Kidneys are essential to our health and one of the most important organs in the body. They get rid of excess water and toxins, regulate blood pressure, make red blood cells and keep bones strong. The kidneys are normally very efficient and it can be a long time before there are signs that something is wrong. When kidneys are damaged or lose function over time, this is known as chronic kidney disease (CKD).

Kidney disease affects over 3 million people in the UK but up to a million of these people may be undiagnosed, which is worrying as kidney disease can’t be reversed. Kidney disease can occur for a number of reasons including problems with the immune system, infections or diabetes. Depending on the problem, early diagnosis and prompt treatment as well as changes in diet and lifestyle are vital and can often help slow down or prevent any further damage.
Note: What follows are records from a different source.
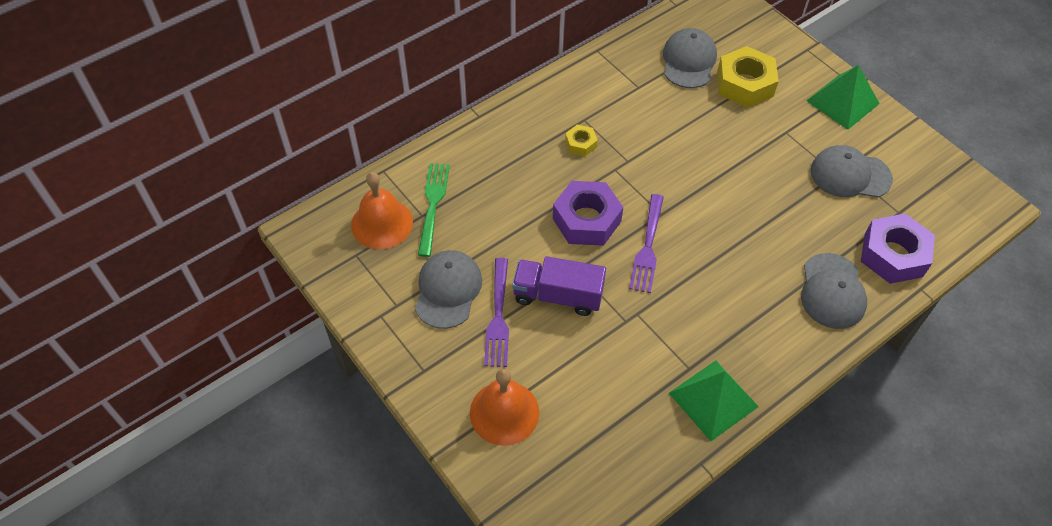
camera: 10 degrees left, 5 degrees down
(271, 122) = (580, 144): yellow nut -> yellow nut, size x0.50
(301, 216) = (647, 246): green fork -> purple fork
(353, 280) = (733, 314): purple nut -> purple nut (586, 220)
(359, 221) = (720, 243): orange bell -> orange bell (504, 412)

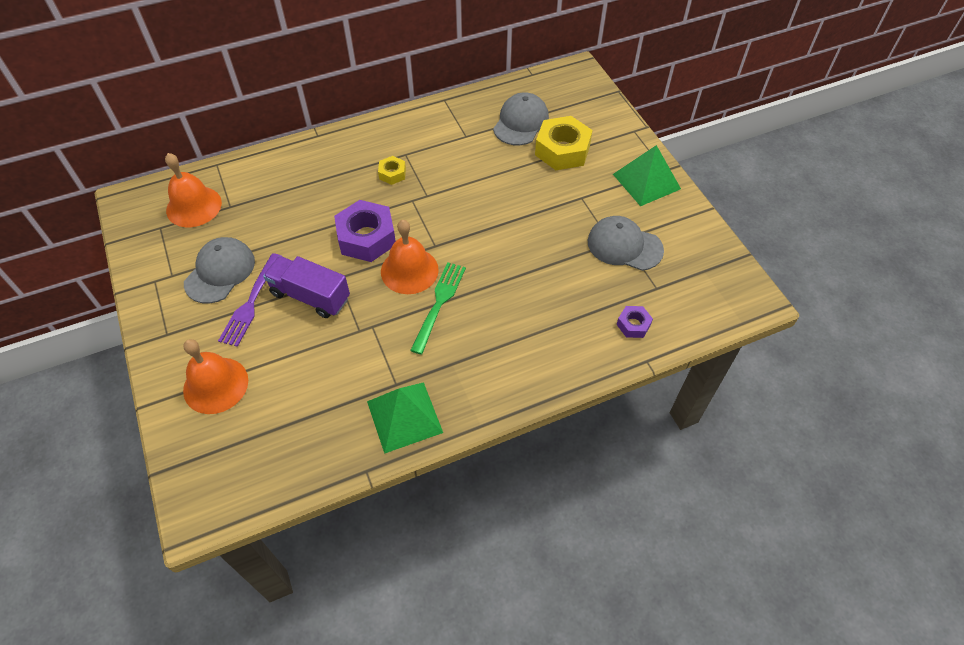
camera: 15 degrees right, 0 degrees up
(433, 205) = (243, 200): green fork -> green fork (439, 304)
(647, 246) = (409, 270): purple fork -> orange bell
(832, 291) = (560, 345): grey cap -> none
(893, 255) = (633, 325): purple nut -> purple nut, size x0.50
Left unchecked, however, kidney disease can progress to kidney failure, which is fatal without treatment by dialysis or a kidney transplant.
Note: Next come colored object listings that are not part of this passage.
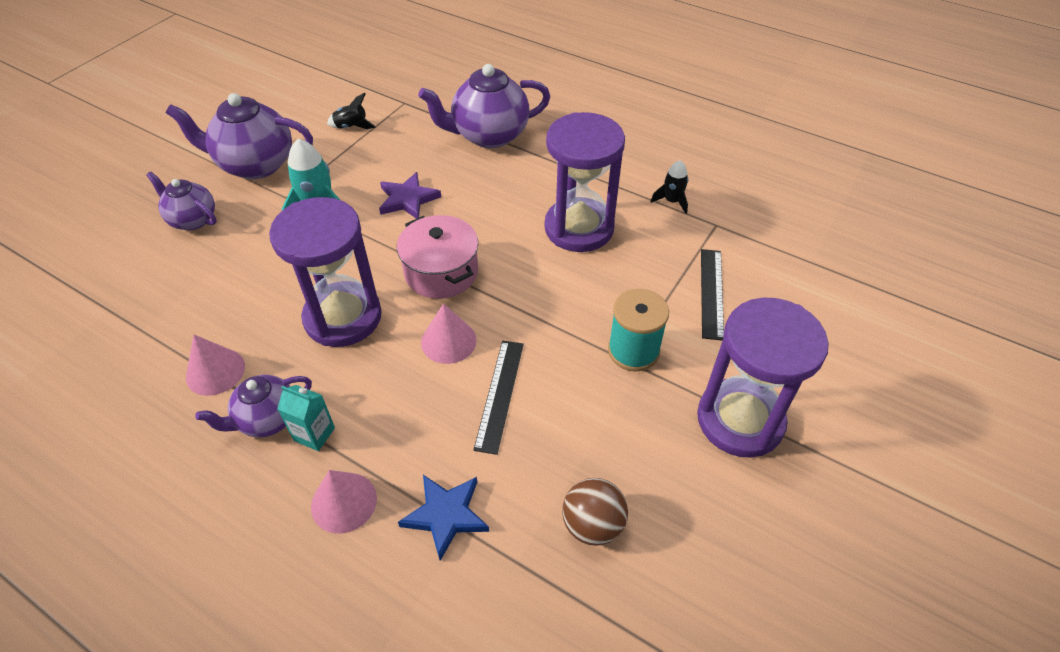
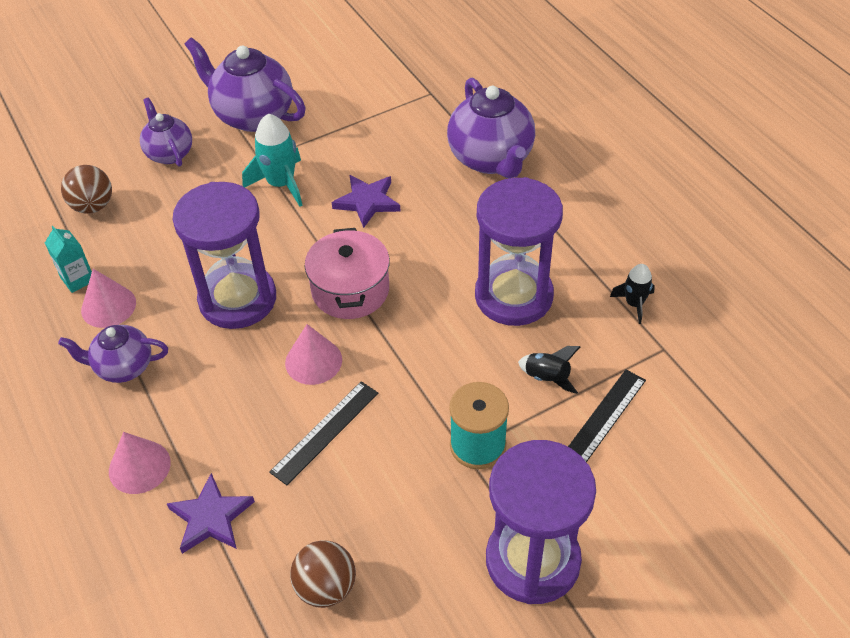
camera: 30 degrees right, 0 degrees up
(140, 290) = (93, 206): none -> brown ball
(314, 434) = (151, 397): turquoise carton -> turquoise carton (78, 279)
(352, 127) = (363, 104): black rocket -> black rocket (547, 377)
(446, 515) = (211, 517): blue star -> purple star
(488, 135) = (491, 159): purple teapot -> purple teapot turned 120 degrees counterclockwise

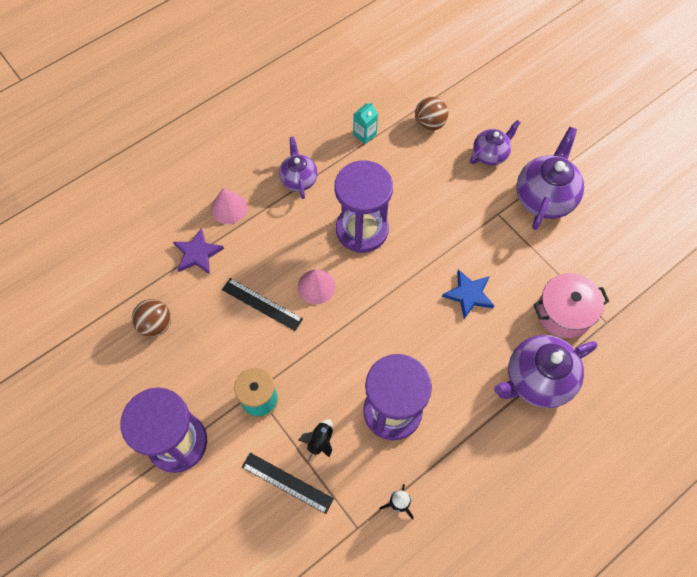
camera: 80 degrees right, 15 degrees up
(108, 306) = (345, 158): pink cone -> none
(281, 184) = (475, 233): turquoise rocket -> none
(350, 290) = (381, 298): pink pot -> pink pot (564, 312)
(367, 202) = (469, 295): purple star -> blue star

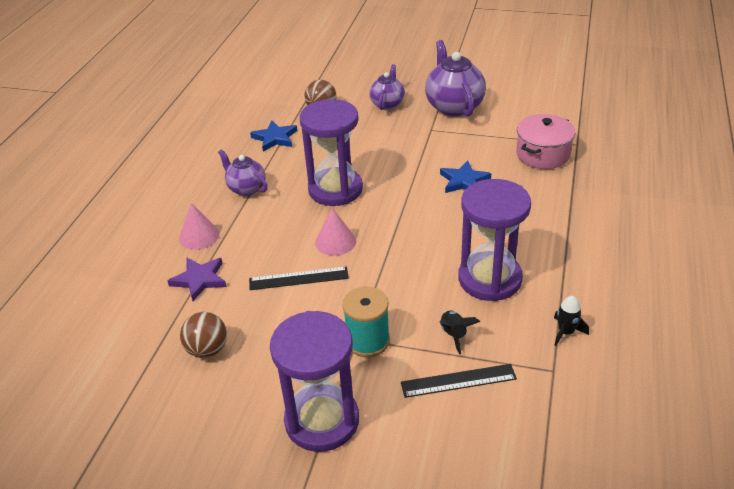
camera: 35 degrees left, 25 degrees down
(364, 134) = (275, 138): turquoise carton -> blue star
(536, 380) = (571, 199): purple teapot -> none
Children are also affected by kidney disease but they are more likely to experience the consequences of birth defects and inherited genetic kidney conditions.

Below are 10 simple facts about kidney disease which we released from 1st March up to 2016 World Kidney Day:

Kidney Facts

  • Our kidneys filter around 180 litres of blood every day.
  • Kidney disease is common and can affect anyone, including children, and there is no cure.
  • Kidney failure is fatal without dialysis or a transplant
  • Every year 60,000 people in the UK are being treated for kidney failure
  • 3,000 kidney transplants take place in the UK every year but over 5,500 people are still waiting
  • There are 40,000-45,000 premature deaths in the UK every year due to chronic kidney disease (CKD)
  • Nearly 1,000 children in the UK have kidneys which have completely failed and require lifelong treatment
  • Acute kidney injury (AKI) is a sudden drop in kidney function, often as a complication of another serious illness
  • AKI affects 1 in 5 people admitted to hospital and may be more deadly than a heart attack
  • Black, Asian and minority ethnic communities are five times more likely to experience kidney failure than other groups.
  • High blood pressure accelerates kidney damage
  • Diabetes is the biggest cause of kidney failure
  • Smoking slows blood flow to the kidneys and stops them working properly

How to improve your kidney health

Although anyone can develop kidney disease, there are a few things that can increase your risk:

  • Diabetes
  • High blood pressure
  • Cardiovascular disease
  • Family history of kidney disease
  • South Asian or African-Caribbean ethnic background

There are several easy ways to reduce the risk of developing kidney disease. Some small changes in behaviour and lifestyle can have enormous health benefits.

  • Monitor your Blood Pressure – High blood pressure accelerates kidney damage. To protect yourself from kidney disease you should also maintain a diet low in salt and saturated fats.
  • Keep fit and active – This helps reduce your blood pressure and therefore reduces the risk of kidney disease.
  • Don’t smoke – Smoking slows blood flow to the kidneys, decreasing their ability to function properly.
  • Eat healthily and keep your weight in check – This can help prevent diabetes, heart disease and other conditions associated with kidney disease.
  • Get your kidney function tested – If anyone in your family has suffered from kidney disease, you are diabetic or have high blood pressure.
  • Keep well hydrated – This helps the kidneys clear sodium, urea and toxins from the body which can significantly lower the risk of developing chronic kidney disease. (Dialysis patients however may need to restrict their fluid intake.)